Sometimes when you have a plumbing issue at home, you should call the plumber immediately. A burst pipe could spray water all over the house and cause some serious damage that may require a complete bathroom renovation. But for a case as simple as a clogged sink drain, even the most basic DIYer can roll up his or her shirt sleeves and take a whack at it.
It can be a gross issue to have to deal with, but unclogging a drain yourself can be much quicker and less expensive than using a professional. All you’ll need are some everyday household goods and a few basic tools.

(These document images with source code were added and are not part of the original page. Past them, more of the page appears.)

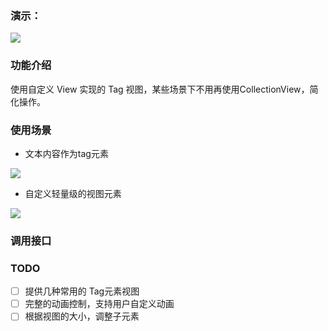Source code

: ### 演示：

![](https://i.loli.net/2017/11/01/59f971482d041.gif)


### 功能介绍

使用自定义 View 实现的 Tag 视图，某些场景下不用再使用CollectionView，简化操作。

### 使用场景

- 文本内容作为tag元素

![](https://ooo.0o0.ooo/2017/11/01/59f9732ecfc20.jpg)

- 自定义轻量级的视图元素

![](https://ooo.0o0.ooo/2017/11/01/59f9731201cda.jpg)

### 调用接口

### TODO

- [ ] 提供几种常用的 Tag元素视图
- [ ] 完整的动画控制，支持用户自定义动画
- [ ] 根据视图的大小，调整子元素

Clogged sinks are usually caused by simple use. A kitchen sink usually gets blocked by food particles or fatty grease. It may take a while, but washing grease down the drain can make it build up to the point where water can no longer pass through. In the bathroom, hair is usually the culprit. For many families, this is a bigger deal in the shower, but it can produce problems in the sink too, especially when there isn’t a good cover over the drain. Here are a few simple homemade solutions to help clear out those pipes and get everything flowing again.
Use the plunger
Many people have plungers in their homes, but it’s possible they’ve never had to use them in their sink before. There are two common types of plungers. The simple one with a semi-spherical end that sits flat on the floor is for sinks. The one with a bell-like end is for toilets. The two are often confused. Before you start using the plunger over the clogged drain, stick a wet rag in the overflow opening to ensure correct pressure, How Stuff Works advised. Hopefully the pressure will loosen the blockage and you can remove it. If not, it may be time to try other options.
Think back to elementary school
Before you go tinkering with the sink and fishing for the blockage, try to wash it out. Once you realize that your sink is clogged or becoming clogged, head to the kitchen cabinet. Grab some vinegar and baking soda. Pour about 1/2 cup each in and watch it foam. You’re creating the same chemical reaction as countless kids who make model volcanoes. Hopefully this reaction will eat away enough at the blockage that it’ll just wash away. Feel free to try this science experiment a few times before calling it quits.
Snake the drain
People use all different tools to snake their drains. The easiest tool may be a small plastic device with hooks or Velcro to catch a clog and pull it out. Others use coat hangers, but an auger wire is preferable. This is typically a long metal cord with a sharp spiral at the end. You can put the auger wire down the drain until you feel resistance, then twist to hook the clog and pull it out. This is much messier and can be unpleasant, but it should get your sink running properly again.